Top of Listed entries
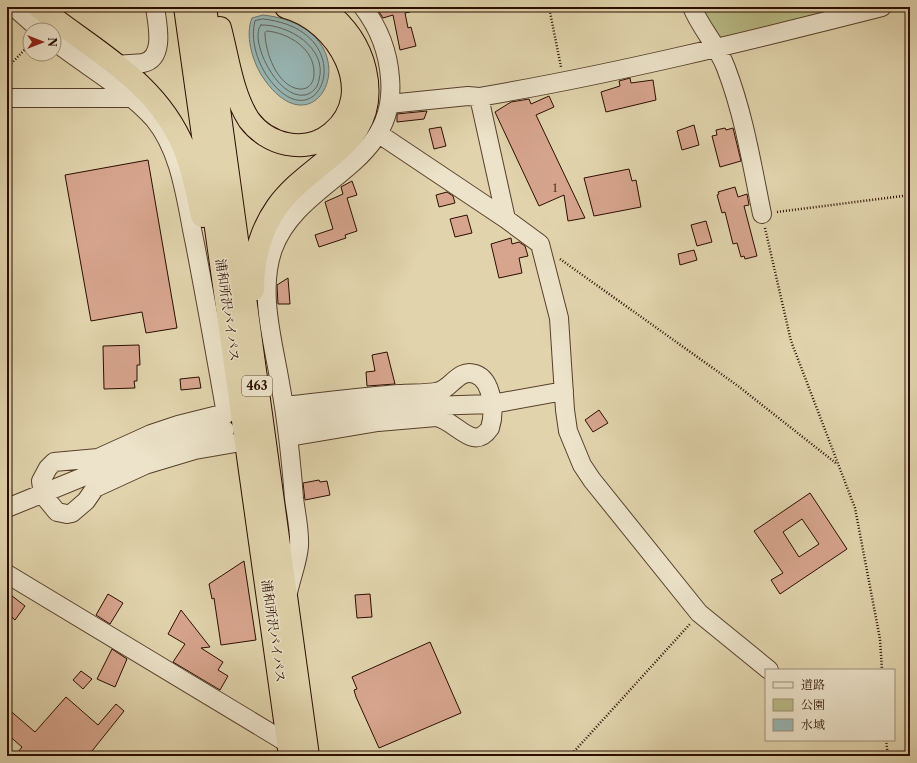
<svg xmlns="http://www.w3.org/2000/svg" width="917" height="763" font-family="'Libre Caslon Text','Noto Serif JP',serif">
  <rect width="100%" height="100%" fill="#e1d4ad"/>
  <filter id="stains"><feTurbulence type="fractalNoise" baseFrequency=".005" numOctaves="4"/><feColorMatrix values="0 0 0 0 .2 0 0 0 0 .09 0 0 0 0 .02 0 0 0 .5 -.17"/></filter>
  <radialGradient id="worn" r=".72"><stop offset=".6" stop-color="#630" stop-opacity="0"/><stop offset="1" stop-color="#630" stop-opacity=".3"/></radialGradient>
  <!-- green -->
  <path fill="#b8bb86" stroke="#726443" d="M698 7H899L717 39Z"/>
  <!-- water -->
  <path fill="#97b6b4" stroke="#6c726c" d="M263 15C378 28 319 163 262 76 252 60 245 35 252 18Z"/>
  <g fill="none" stroke-linecap="round" stroke-linejoin="round">
    <!-- shore -->
    <path stroke="#61625a" stroke-width="1" d="M263 19C366 30 319 151 267 76 257 61 250 39 255 21Z
      M261 25C288 24 328 48 319 80 318 87 313 93 305 95 277 100 248 38 261 25Z
      M267 31C289 33 315 49 314 74 314 79 312 84 308 87 305 89 303 89 299 89 277 86 265 52 265 33Z"/>
  </g>
  <!-- building -->
  <path fill="#d7a58e" stroke="#2b0d00" fill-rule="evenodd" d="M376 7H409L410 12 405 13 408 28 411 27 416 46 400 50 393 15 383 18Z
    M630 78 631 83 653 80 656 100 606 112 601 92 620 86 619 81Z
    M549 96 554 107 536 115 585 218 568 221 564 195 539 206 495 112 511 102 529 99 531 104Z
    M427 111 424 119 397 122V114Z
    M694 125 699 145 682 150 677 131Z
    M441 127 446 146 434 149 429 129Z
    M725 128 726 130 733 128 741 161 720 167 712 136 717 135 716 130Z
    M148 160 177 328 146 333 142 312 91 321 65 175Z
    M629 169 632 181 636 180 641 207 594 216 584 178Z
    M352 181 357 195 347 198 357 231 345 235 346 238 319 247 315 235 333 229 325 202 343 194 341 187Z
    M735 187 738 197 747 194 749 205 744 206 757 256 745 259 744 256 741 257 737 243 733 244 725 212 722 213 717 195 719 194 718 192Z
    M447 192 453 196 455 203 439 207 436 195Z
    M467 215 472 233 455 237 450 219Z
    M706 221 712 242 697 246 691 225Z
    M511 238 512 244 519 242 525 246 528 256 519 258 522 273 499 278 491 244Z
    M694 250 697 260 680 265 678 254Z
    M288 278 290 304H278L277 285Z
    M139 345 140 365H137V381H134L135 388 104 389 103 346Z
    M387 352 395 384 367 386 366 372 375 371 372 355Z
    M199 377 201 388 181 390 180 379Z
    M599 410 608 423 593 432 585 420Z
    M319 480 320 482 327 481 330 495 305 500 303 483Z
    M810 493 847 549 780 594 771 580 783 573 754 531ZM802 519 819 544 799 557 783 532Z
    M244 561 256 640 221 645 214 598 212 599 209 584Z
    M7 592 25 606 15 620 7 613Z
    M108 594 123 603 110 624 96 615Z
    M370 594 372 617 357 618 355 595Z
    M181 610 210 647 201 648 223 662 218 670 228 676 220 690 173 662 185 644 168 634Z
    M430 642 461 713 379 748 356 697 354 690 357 689 352 677Z
    M112 649 127 659 115 687 97 679Z
    M81 671 92 679 83 689 73 680Z
    M66 697 98 725 116 704 124 711 88 756H15L22 747 7 734V708L35 732Z"/>
  <g fill="none" stroke-linecap="round" stroke-linejoin="round">
    <defs>
      <path id="minor" d="M14 7 40 30
        M692 7C701 29 718 46 726 68 744 115 752 165 762 214
        M54 41C87 67 126 88 154 119 182 153 186 203 195 244 206 301 216 357 226 414
        M117 65C126 64 135 64 143 63 166 58 157 23 155 7
        M479 97 506 219 540 244 559 318 565 410 568 431 582 465 592 480 699 613 769 670
        M7 98H131
        M389 104 468 96 479 97C615 74 748 41 882 7
        M379 134 506 219
        M284 406C322 402 361 397 399 394 411 393 424 394 436 392 451 390 458 368 475 374 493 380 495 413 490 428 473 453 457 421 436 417L378 422 289 437
        M242 409 178 425 151 434 98 458 54 462 48 468 41 481 43 495 57 512 67 514 72 513 86 501 95 488 145 465 195 450 247 441
        M291 422 397 407 492 404 564 391
        M7 508 166 443 182 438 225 430
        M7 574 289 744
        M288 593C291 578 298 561 299 546 300 531 296 514 294 498 291 459 287 421 280 383 273 341 258 291 273 249 299 178 398 167 390 78 388 51 379 28 363 7"/>
      <path id="highway" d="M39 7C93 51 156 80 184 148 193 169 197 193 202 216
        M185 7 290 756
        M205 7 308 756
        M220 28C228 58 232 94 249 120 258 132 272 141 287 144 303 147 319 144 332 133 380 93 337 20 286 7
        M253 290C253 261 260 231 277 207 312 158 382 145 365 70 359 43 343 23 321 7"/>
    </defs>
    <!-- minor casing -->
    <use href="#minor" stroke="#583f2b" stroke-width="20"/>
    <!-- highway casing -->
    <use href="#highway" stroke="#2b0d00" stroke-width="24"/>
    <!-- path -->
    <path stroke="#2b0d00" stroke-width="2.5" stroke-dasharray="1 2" stroke-linecap="butt" d="M549 7 561 67
      M7 68 30 44
      M777 212 910 195
      M765 228 791 341 855 508 880 639 882 670
      M560 259 738 386 837 464
      M886 740 888 756
      M570 756 690 624"/>
    <!-- minor -->
    <use href="#minor" stroke="#ece3ca" stroke-width="18"/>
    <!-- highway -->
    <use href="#highway" stroke="#e1d4ad" stroke-width="22"/>
  </g>
  <g text-anchor="middle" stroke-width="3" stroke-linejoin="round" paint-order="stroke">
    <!-- number labels -->
    <g font-size="11" fill="#563324">
      <text x="555" y="192">1</text>
    </g>
    <!-- shield labels -->
    <rect fill="#ece3ca" stroke="#654d3d" stroke-width="1" x="242" y="376" width="30" height="20" rx="3"/>
    <g font-size="12" font-weight="bold" fill="#2b0d00">
      <text x="257" y="390">463</text>
    </g>
    <!-- street labels -->
    <g font-size="13" fill="#2b0d00" stroke="#ece3ca">
      <text transform="translate(228 310) rotate(82)" y="5">浦和所沢バイパス</text>
      <text transform="translate(274 631) rotate(82)" y="5">浦和所沢バイパス</text>
    </g>
  </g>
  <!-- margin -->
  <rect width="917" height="763" fill="none" stroke="#e1d4ad" stroke-width="24"/>
  <rect x="8" y="8" width="901" height="747" fill="none" stroke="#2b0d00" stroke-width="2"/>
  <rect x="12" y="12" width="893" height="739" fill="none" stroke="#2b0d00"/>
  <!-- legend -->
  <rect x="765" y="669" width="130" height="72" fill="#ece3ca" stroke="#9f8d79"/>
  <rect x="773" y="682" width="20" height="6" fill="#ece3ca" stroke="#9f8d79"/>
  <text x="801" y="689" font-size="12" fill="#2b0d00">道路</text>
  <rect x="773" y="699" width="20" height="12" fill="#b8bb86" stroke="#9f8d79"/>
  <text x="801" y="709" font-size="12" fill="#2b0d00">公園</text>
  <rect x="773" y="719" width="20" height="12" fill="#97b6b4" stroke="#9f8d79"/>
  <text x="801" y="729" font-size="12" fill="#2b0d00">水域</text>
  <!-- north arrow -->
  <g transform="translate(42 42) rotate(90)"><circle r="19" fill="#ece3ca" stroke="#9f8d79"/>
  <path d="M0-3L7 15L0 10L-7 15Z" fill="#8f2418"/>
  <text y="-6" font-size="11" font-weight="bold" text-anchor="middle" fill="#2b0d00">N</text>
  </g>
  <rect width="100%" height="100%" filter="url(#stains)"/>
  <rect width="100%" height="100%" fill="url(#worn)"/>
</svg>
Bottom of Listed entries
Repeat, word for word, the lines above between the line holding "M447 192 453 196 455 203 439 207 436 195Z" and the line holding "M694 250 697 260 680 265 678 254Z", inclusive; omit everything else.

    M447 192 453 196 455 203 439 207 436 195Z
    M467 215 472 233 455 237 450 219Z
    M706 221 712 242 697 246 691 225Z
    M511 238 512 244 519 242 525 246 528 256 519 258 522 273 499 278 491 244Z
    M694 250 697 260 680 265 678 254Z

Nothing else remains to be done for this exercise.